Realistic projections about the future should start with a clear-eyed vision of the present. To assist in that endeavor, the Georgetown Law Center for the Study of the Legal Profession and Thomson Reuters Peer Monitor recently released their always useful annual “Report on the State of the Legal Market.”

The Importance of the Report

The Report does not reach every segment of the profession. For example, government lawyers, legal aid societies, in-house legal staffs, and sole practitioners are among several groups that the Georgetown/Peer Monitor survey does not include. But it samples a sufficiently broad range of firms to capture important overall trends. In particular, it compiles results from 149 law firms, including 51 from the Am Law 100, 46 from the Am Law 2nd 100, and 52 others. It includes Big Law, but it also includes a slice of not-so-big law.

The principal audience for the Georgetown/Peer Monitor Report is law firm leaders. The Report’s advice is sound and, to my regular readers, familiar. Rethink business models away from reliance on internally destructive short-term metrics (billable hours, fee growth, leverage). Focus on the client’s return on investment rather than the law firm’s. Don’t expect a reprise of equity partner profit increases that occurred from 2004 through 2007 (cumulative rate of 25.6 percent). Beware of disrupters threatening the market power that many firms have enjoyed over some legal services.

For years, law firm leaders have heard these and similar cautions. For years, most leaders have been ignoring them. For example, last year at this time, the Georgetown/Peer Monitor Report urged law firm leaders to shun a “growth for growth’s sake” strategy. Given the frenzy of big firm merger and lateral partner acquisition activity that dominated 2014, that message fell on deaf ears.
***
**GOAL OF THE EXERCISE**
Please echo the stretch of the legal market report passage from "Realistic projections about" through "of not-so-big law.", word for word. The material that follows is not needed for anything here.

**RECORDS SUPPLIED**
***
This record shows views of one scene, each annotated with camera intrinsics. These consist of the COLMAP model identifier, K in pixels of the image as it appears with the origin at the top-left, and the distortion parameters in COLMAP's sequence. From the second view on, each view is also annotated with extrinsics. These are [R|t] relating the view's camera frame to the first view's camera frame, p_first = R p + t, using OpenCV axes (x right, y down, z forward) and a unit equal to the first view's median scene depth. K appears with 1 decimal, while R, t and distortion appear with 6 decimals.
***
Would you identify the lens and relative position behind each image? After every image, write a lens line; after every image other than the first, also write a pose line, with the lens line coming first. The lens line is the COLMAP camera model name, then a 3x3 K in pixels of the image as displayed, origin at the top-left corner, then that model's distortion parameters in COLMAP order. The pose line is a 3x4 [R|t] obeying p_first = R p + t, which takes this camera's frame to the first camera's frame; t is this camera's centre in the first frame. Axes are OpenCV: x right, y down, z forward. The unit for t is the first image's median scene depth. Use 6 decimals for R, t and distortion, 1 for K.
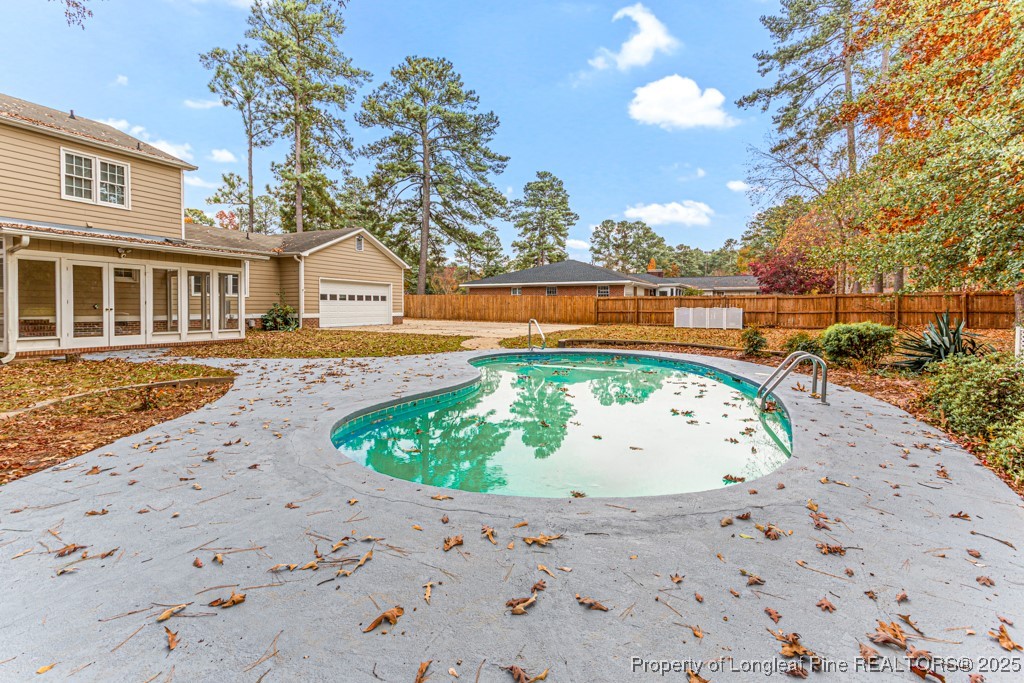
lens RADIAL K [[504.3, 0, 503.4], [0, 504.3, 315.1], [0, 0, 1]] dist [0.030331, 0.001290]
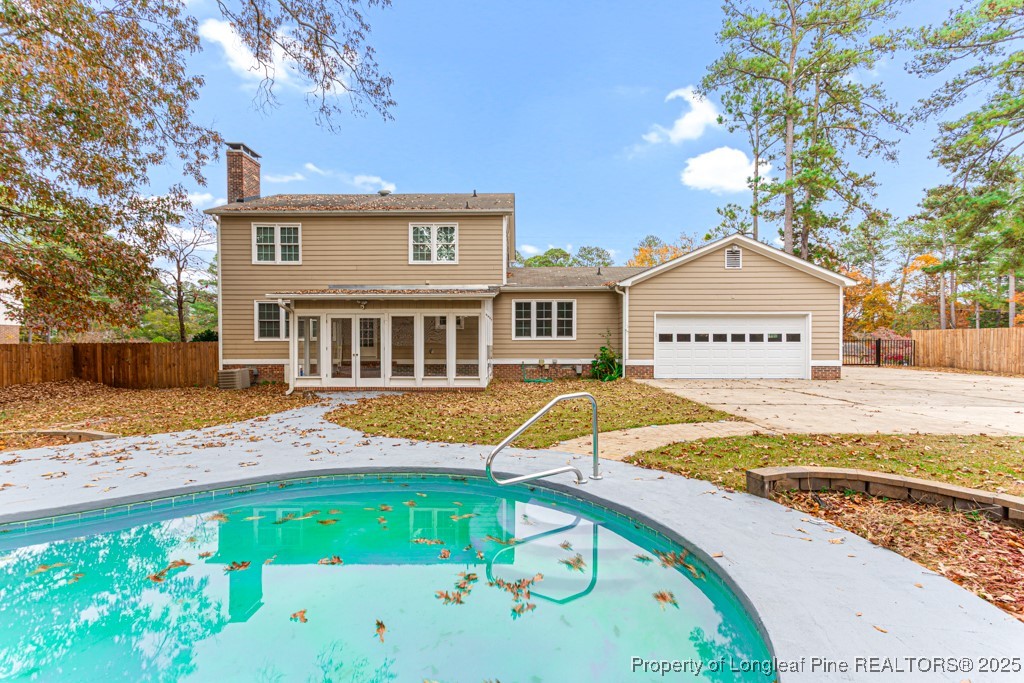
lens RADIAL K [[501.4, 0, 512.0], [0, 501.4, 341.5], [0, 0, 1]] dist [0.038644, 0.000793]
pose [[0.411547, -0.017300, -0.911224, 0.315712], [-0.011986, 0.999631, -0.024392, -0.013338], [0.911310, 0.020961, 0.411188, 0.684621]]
***
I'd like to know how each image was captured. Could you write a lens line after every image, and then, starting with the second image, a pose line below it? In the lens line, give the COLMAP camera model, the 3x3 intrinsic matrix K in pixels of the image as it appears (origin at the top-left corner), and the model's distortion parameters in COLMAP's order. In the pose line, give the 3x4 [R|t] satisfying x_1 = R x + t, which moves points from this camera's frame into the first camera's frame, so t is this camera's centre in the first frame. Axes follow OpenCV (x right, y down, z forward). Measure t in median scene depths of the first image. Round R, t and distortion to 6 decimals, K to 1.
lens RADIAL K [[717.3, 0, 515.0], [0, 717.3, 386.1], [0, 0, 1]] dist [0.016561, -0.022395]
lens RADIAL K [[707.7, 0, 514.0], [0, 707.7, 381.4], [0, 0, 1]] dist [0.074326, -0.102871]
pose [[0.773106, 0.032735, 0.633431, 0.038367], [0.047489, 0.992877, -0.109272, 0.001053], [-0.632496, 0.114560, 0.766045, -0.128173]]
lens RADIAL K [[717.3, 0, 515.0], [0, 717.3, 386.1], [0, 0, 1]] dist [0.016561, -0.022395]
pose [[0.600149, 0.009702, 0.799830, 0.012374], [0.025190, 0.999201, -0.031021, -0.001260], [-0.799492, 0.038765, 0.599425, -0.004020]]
***
**WRITTEN SOLUTION**
Realistic projections about the future should start with a clear-eyed vision of the present. To assist in that endeavor, the Georgetown Law Center for the Study of the Legal Profession and Thomson Reuters Peer Monitor recently released their always useful annual “Report on the State of the Legal Market.”

The Importance of the Report

The Report does not reach every segment of the profession. For example, government lawyers, legal aid societies, in-house legal staffs, and sole practitioners are among several groups that the Georgetown/Peer Monitor survey does not include. But it samples a sufficiently broad range of firms to capture important overall trends. In particular, it compiles results from 149 law firms, including 51 from the Am Law 100, 46 from the Am Law 2nd 100, and 52 others. It includes Big Law, but it also includes a slice of not-so-big law.